Anyone heard of this? What's the link?


----------



## Numb in Ohio (Oct 31, 2011)

healmybrokenheart.com


----------



## samyeagar (May 14, 2012)

I just took the quiz and boy do I have a bleak immediate future, and long road ahead of me! I may as well not get up in the morning I am so torn up inside.

*shrugs* Oh well, I just can't seem to find the awful feelings it says I am.


----------



## MainStreetExile (Jun 26, 2012)

I just took the quiz myself, and it comes as absolutely no surprise to me that I should end up falling into "the most difficult category of pain" as far as the results are concerned.

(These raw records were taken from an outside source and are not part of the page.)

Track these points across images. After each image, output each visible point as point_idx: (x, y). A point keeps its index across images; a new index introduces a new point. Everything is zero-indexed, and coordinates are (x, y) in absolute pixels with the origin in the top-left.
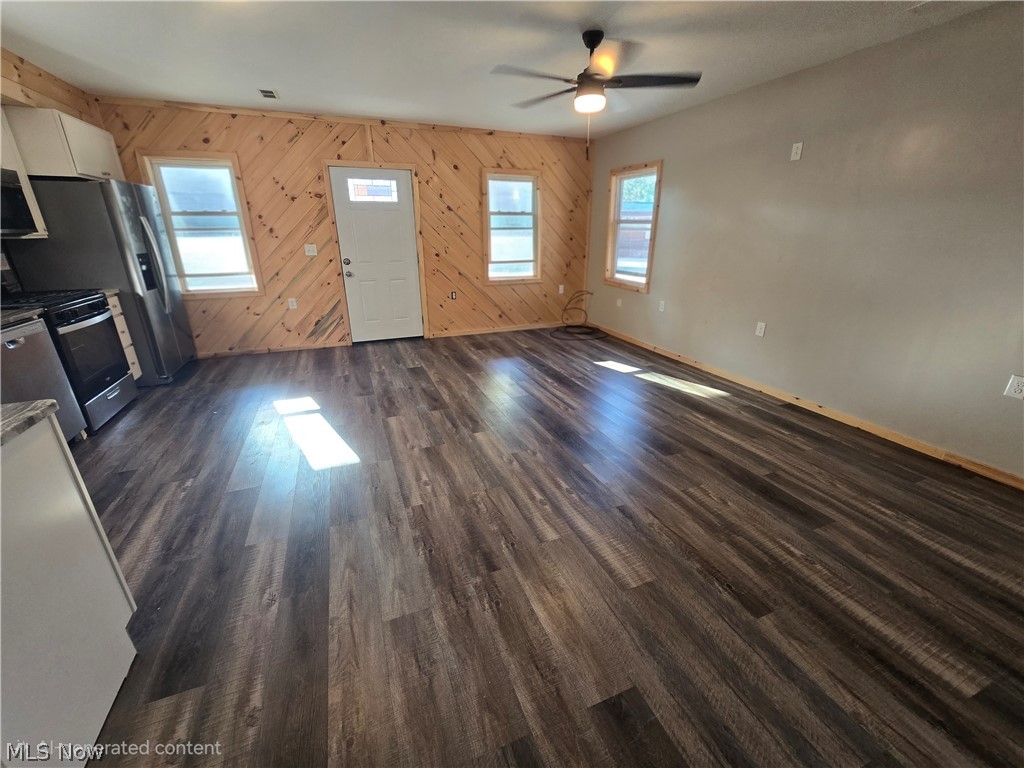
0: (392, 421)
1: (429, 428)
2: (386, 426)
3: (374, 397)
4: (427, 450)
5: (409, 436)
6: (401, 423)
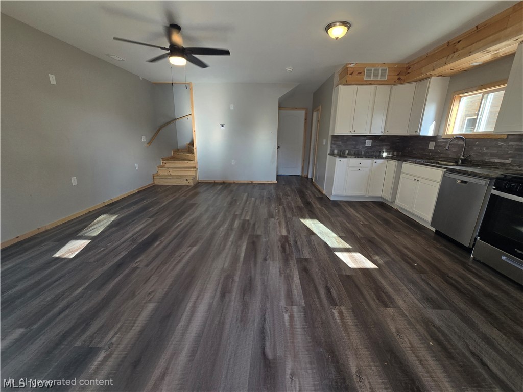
3: (295, 255)
5: (278, 224)
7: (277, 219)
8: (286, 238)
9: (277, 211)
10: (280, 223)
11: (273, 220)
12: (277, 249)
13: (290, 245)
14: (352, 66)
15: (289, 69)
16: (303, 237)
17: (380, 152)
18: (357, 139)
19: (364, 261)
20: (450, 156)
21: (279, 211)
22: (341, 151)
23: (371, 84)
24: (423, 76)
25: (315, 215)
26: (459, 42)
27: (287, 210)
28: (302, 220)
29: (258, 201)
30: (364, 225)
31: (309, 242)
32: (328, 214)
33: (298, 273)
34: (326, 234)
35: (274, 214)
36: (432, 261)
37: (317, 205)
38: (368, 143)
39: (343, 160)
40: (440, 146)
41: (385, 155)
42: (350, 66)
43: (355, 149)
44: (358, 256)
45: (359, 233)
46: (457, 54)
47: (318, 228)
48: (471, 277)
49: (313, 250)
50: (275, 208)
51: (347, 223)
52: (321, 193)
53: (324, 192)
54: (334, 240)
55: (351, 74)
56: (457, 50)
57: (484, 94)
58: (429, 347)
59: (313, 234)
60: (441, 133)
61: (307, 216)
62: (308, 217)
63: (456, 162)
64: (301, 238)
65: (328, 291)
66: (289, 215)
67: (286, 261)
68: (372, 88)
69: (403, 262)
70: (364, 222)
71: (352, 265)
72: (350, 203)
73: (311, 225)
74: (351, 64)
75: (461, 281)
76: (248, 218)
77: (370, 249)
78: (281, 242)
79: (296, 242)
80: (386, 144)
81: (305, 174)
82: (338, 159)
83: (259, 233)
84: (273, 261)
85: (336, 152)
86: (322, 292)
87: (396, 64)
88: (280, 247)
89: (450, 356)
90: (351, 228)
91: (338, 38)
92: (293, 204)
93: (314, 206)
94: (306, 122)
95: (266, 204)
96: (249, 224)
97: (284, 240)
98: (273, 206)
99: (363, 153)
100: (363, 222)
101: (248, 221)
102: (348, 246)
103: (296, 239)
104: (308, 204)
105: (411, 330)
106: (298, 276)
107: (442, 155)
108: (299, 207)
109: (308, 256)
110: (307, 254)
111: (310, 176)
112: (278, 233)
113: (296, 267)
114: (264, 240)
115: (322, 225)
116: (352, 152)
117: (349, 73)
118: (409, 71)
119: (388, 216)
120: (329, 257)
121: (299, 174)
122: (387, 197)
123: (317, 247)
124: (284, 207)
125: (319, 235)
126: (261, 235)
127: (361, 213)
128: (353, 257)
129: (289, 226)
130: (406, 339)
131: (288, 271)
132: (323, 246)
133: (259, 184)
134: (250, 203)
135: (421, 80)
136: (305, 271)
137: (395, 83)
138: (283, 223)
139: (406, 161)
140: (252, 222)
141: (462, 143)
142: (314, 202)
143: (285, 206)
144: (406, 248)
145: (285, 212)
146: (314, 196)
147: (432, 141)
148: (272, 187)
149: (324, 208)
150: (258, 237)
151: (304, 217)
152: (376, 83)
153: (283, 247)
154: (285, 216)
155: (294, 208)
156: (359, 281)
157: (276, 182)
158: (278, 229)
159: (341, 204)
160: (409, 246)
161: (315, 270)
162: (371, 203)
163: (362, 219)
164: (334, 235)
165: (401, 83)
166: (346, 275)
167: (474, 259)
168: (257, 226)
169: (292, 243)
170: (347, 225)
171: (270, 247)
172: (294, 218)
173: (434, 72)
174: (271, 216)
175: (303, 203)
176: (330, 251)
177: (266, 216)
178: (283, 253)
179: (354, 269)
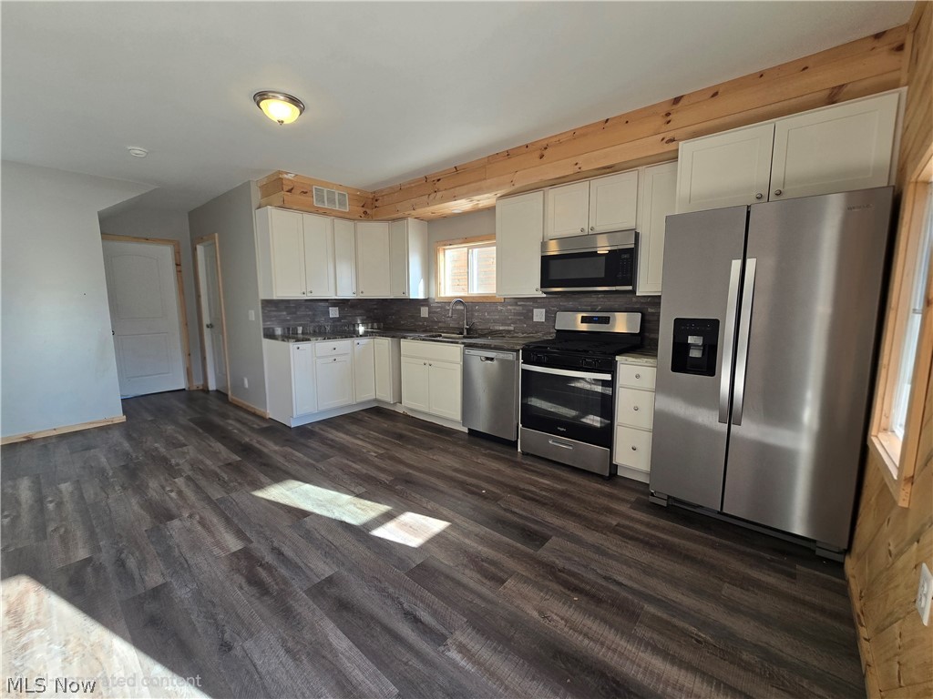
0: (234, 544)
1: (170, 547)
2: (240, 534)
3: (298, 586)
4: (171, 517)
5: (199, 528)
6: (218, 544)
7: (191, 516)
8: (246, 554)
9: (173, 495)
10: (202, 522)
11: (176, 523)
12: (240, 595)
13: (268, 568)
14: (290, 176)
15: (138, 151)
16: (288, 532)
17: (354, 326)
18: (313, 306)
19: (423, 521)
20: (451, 325)
21: (180, 493)
22: (289, 329)
23: (325, 214)
24: (400, 215)
25: (281, 469)
26: (439, 180)
27: (203, 482)
28: (259, 494)
29: (90, 492)
30: (380, 456)
31: (308, 536)
32: (306, 459)
33: (332, 625)
34: (330, 502)
35: (171, 506)
36: (494, 477)
37: (271, 447)
38: (334, 312)
39: (303, 345)
40: (435, 312)
41: (361, 329)
42: (285, 176)
43: (313, 324)
44: (409, 517)
45: (382, 475)
46: (439, 194)
47: (306, 496)
48: (536, 478)
49: (329, 551)
50: (163, 488)
51: (350, 463)
52: (262, 418)
53: (270, 414)
54: (352, 507)
55: (290, 191)
56: (439, 190)
57: (469, 248)
58: (578, 607)
59: (305, 514)
60: (433, 295)
61: (263, 478)
62: (269, 480)
63: (461, 334)
64: (284, 536)
65: (415, 620)
66: (216, 493)
67: (286, 612)
68: (326, 221)
69: (470, 495)
70: (376, 450)
71: (414, 541)
72: (329, 423)
73: (287, 497)
74: (287, 173)
75: (534, 489)
76: (82, 554)
77: (418, 496)
78: (238, 571)
79: (279, 553)
80: (360, 311)
81: (198, 383)
82: (292, 345)
83: (154, 578)
84: (252, 635)
85: (279, 331)
86: (406, 630)
87: (358, 190)
88: (246, 587)
89: (598, 601)
90: (365, 471)
91: (282, 122)
92: (208, 462)
93: (265, 450)
94: (179, 272)
95: (124, 488)
96: (99, 569)
97: (243, 563)
98: (153, 484)
99: (328, 328)
100: (375, 452)
101: (88, 561)
102: (384, 508)
103: (276, 544)
104: (247, 450)
105: (547, 597)
106: (339, 632)
107: (440, 324)
108: (230, 464)
109: (327, 569)
110: (323, 568)
111: (212, 386)
112: (216, 551)
113: (318, 612)
114: (183, 593)
115: (307, 487)
116: (310, 329)
117: (286, 188)
118: (377, 204)
119: (400, 427)
120: (369, 548)
121: (182, 386)
122: (386, 396)
123: (330, 538)
124: (189, 478)
125: (317, 511)
126: (165, 585)
127: (361, 437)
128: (405, 525)
129: (235, 520)
130: (555, 617)
131: (308, 636)
132: (340, 530)
133: (62, 437)
134: (60, 505)
135: (394, 220)
136: (343, 609)
137: (360, 219)
138: (214, 519)
139: (405, 338)
140: (106, 557)
141: (462, 308)
142: (258, 442)
143: (190, 473)
144: (456, 470)
145: (198, 489)
146: (252, 429)
147: (423, 305)
148: (116, 436)
149: (290, 450)
150: (156, 593)
151: (261, 486)
152: (334, 213)
153: (254, 581)
154: (208, 500)
155: (219, 471)
156: (442, 563)
157: (123, 419)
158: (209, 540)
159: (317, 429)
160: (457, 466)
161: (360, 593)
162: (364, 414)
163: (370, 446)
164: (346, 498)
165: (368, 220)
166: (418, 566)
167: (524, 453)
168: (131, 563)
169: (269, 558)
170: (354, 468)
171: (216, 600)
172: (234, 495)
173: (413, 213)
174: (163, 515)
175: (236, 454)
176: (360, 533)
177: (147, 522)
178: (265, 598)
179: (422, 548)
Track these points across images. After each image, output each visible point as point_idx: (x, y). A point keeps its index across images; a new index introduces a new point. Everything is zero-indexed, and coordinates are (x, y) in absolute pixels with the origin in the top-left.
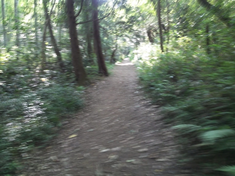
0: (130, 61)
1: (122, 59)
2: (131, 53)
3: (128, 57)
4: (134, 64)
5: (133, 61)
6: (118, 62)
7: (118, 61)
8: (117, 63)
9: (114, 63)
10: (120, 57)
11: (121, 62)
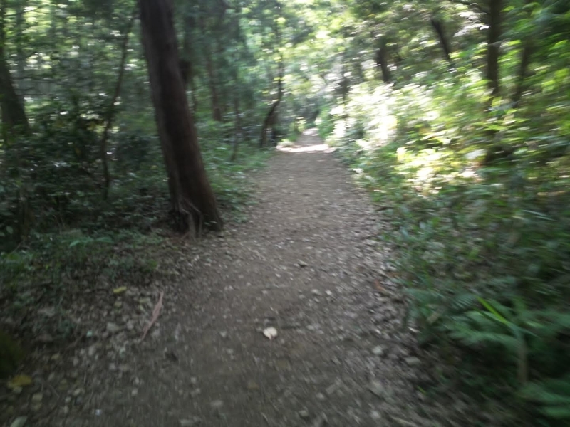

This dovetails quite nicely into the overarching theme of utter doom, desolation, despair, darkly debilitating depression and dread that currently defines what can loosely be termed my "life" at the moment.


----------



## lulubelle (Jun 28, 2012)

wow, that was depressing. i took the quiz, and it seems i am suffering the loss of a soulmate. what's weird is that i have been feeling better lately! it's the whole thinking about him every 22 seconds i need to get past, but i think that will happen over time and as i build memories without him.


----------



## our vision shattered (May 25, 2012)

i also lost a soulmate, ugh sucks


----------



## samyeagar (May 14, 2012)

our vision shattered said:


> i also lost a soulmate, ugh sucks


It said I lost a soul mate too, though I'm not sure how. I guess I thought I needed to have one in order to lose one?

EDIT: Seriously people, be careful with things like this! Is anything that thing reminded you of helping your recovery and to move on? Did it smack you in the face with things you had been moving past? Things like this are really good triggers, and you have got to be careful putting too much stock in them, or even doing them in the first place.


----------



## hunter411 (Jun 4, 2012)

Stupid calculator is broken... "sad looking for hope". Whos Hope, whats she look like?


----------



## our vision shattered (May 25, 2012)

I agree with Sam, thankfully no trigger for me, said I lost my soul mate, well duh, I could've told them that
_Posted via Mobile Device_


----------



## Honeystly (Mar 1, 2012)

Yeah, I took it too. 2.5 years of recovery for me I don't know. The way I see it, if it was a soulmate they would not have left.... so it was a mate and we can debate the soul part...


----------